I read several articles about the Cyprus banks when the news came out. The most interesting reading were the comments at the bottom of the articles (mostly American, but perhaps a few British comments too). Almost all of the comments were negative towards the bailout scheme. Many were principled stands in favor of property rights. But one comment I saw a few times was about how it is already happening in the U.S. Bank depositors (which is most adults) are having their money seized from them on a daily basis. They just don’t know it.
I saw one person make an analogy of putting a frog in boiling water. In the U.S., the frog was not placed in hot water. It is gradually coming to a boil and the frogs are not noticing (at least as much as they should). In Cyprus, they just threw the frogs right into the boiling water, so they are revolting.
There really isn’t much difference between devaluing the currency through monetary inflation and directly seizing money sitting in a bank (which is really mostly digits). The bank confiscation is more direct, more noticeable, and more immediate. The inflation is a bit slower and more subtle.

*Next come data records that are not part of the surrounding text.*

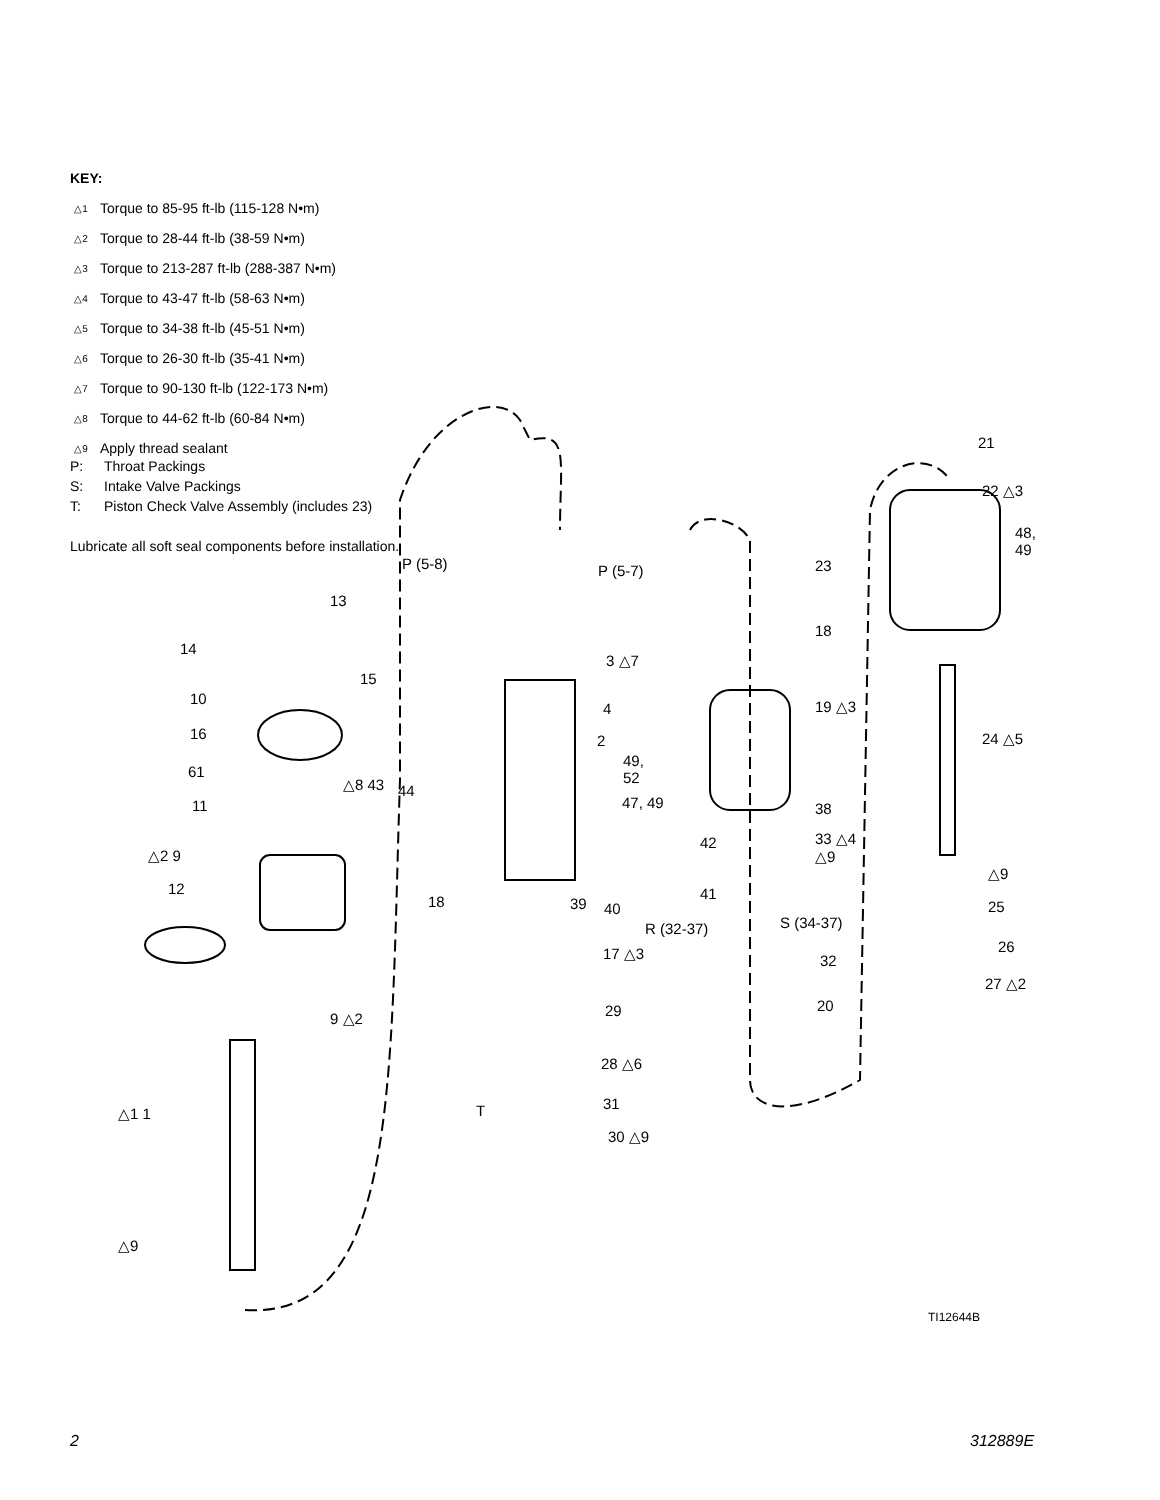KEY:
△1 Torque to 85-95 ft-lb (115-128 N•m)
△2 Torque to 28-44 ft-lb (38-59 N•m)
△3 Torque to 213-287 ft-lb (288-387 N•m)
△4 Torque to 43-47 ft-lb (58-63 N•m)
△5 Torque to 34-38 ft-lb (45-51 N•m)
△6 Torque to 26-30 ft-lb (35-41 N•m)
△7 Torque to 90-130 ft-lb (122-173 N•m)
△8 Torque to 44-62 ft-lb (60-84 N•m)
△9 Apply thread sealant
P: Throat Packings
S: Intake Valve Packings
T: Piston Check Valve Assembly (includes 23)
Lubricate all soft seal components before installation.
13
14
15
10
16
61
△8 43 44
11
△2 9
12
9 △2
△1 1
△9
P (5-8) P (5-7)
3 △7
4
2
49,
52
47, 49
42
41
18 39 40
17 △3
29
28 △6
T 31
30 △9
23
18
19 △3
38
33 △4
△9
R (32-37) S (34-37)
32
20
21
22 △3
48,
49
24 △5
△9
25
26
27 △2
TI12644B
2 312889E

I doubt that we will see an action like this in the U.S. First, the U.S. government and central bank will learn from the chaos in Cyprus. By seizing money directly, it just encourages people and corporations to withdraw their money and find another place for it. Another place could include a foreign bank, stocks, gold, housing, or under a mattress. Actually, taking money and putting it into a foreign bank or under a mattress are really the only ways out of this list that actually gets the money out of the U.S. banking system, and even putting it in foreign banks is questionable. But regardless, the U.S. government does not want to see a run on the banks and will therefore not try what the government of Cyprus trying.
Secondly, there is no need for the government to do this. As I just mentioned, you can get the same thing accomplished through the Federal Reserve. Does is really matter if the government directly takes 10% out of your checking account or does it by increasing the money supply by 10%? Either way, you have lost purchasing power. The only difference is that the monetary inflation is more subtle and is not as likely to cause a revolution.
Another thing I’ve seen mentioned with this whole incident is the possibility of the U.S. government going after 401k plans and other retirement accounts. I have discussed this before. I am glad that people are talking about this because it makes it less likely to happen. I think the government will try this, but it will be subtle at first. We can only hope that enough Americans will get really mad if and when the politicians try.
In conclusion, if you are an American with savings in a bank account, you are already having money seized from you, unless it is in something other than currency. The Federal Reserve will continue to devalue your money for as long as it can get away with it. There will be no direct confiscation because it isn’t necessary. Why do that when you can do the same thing in another way, without causing a major revolt?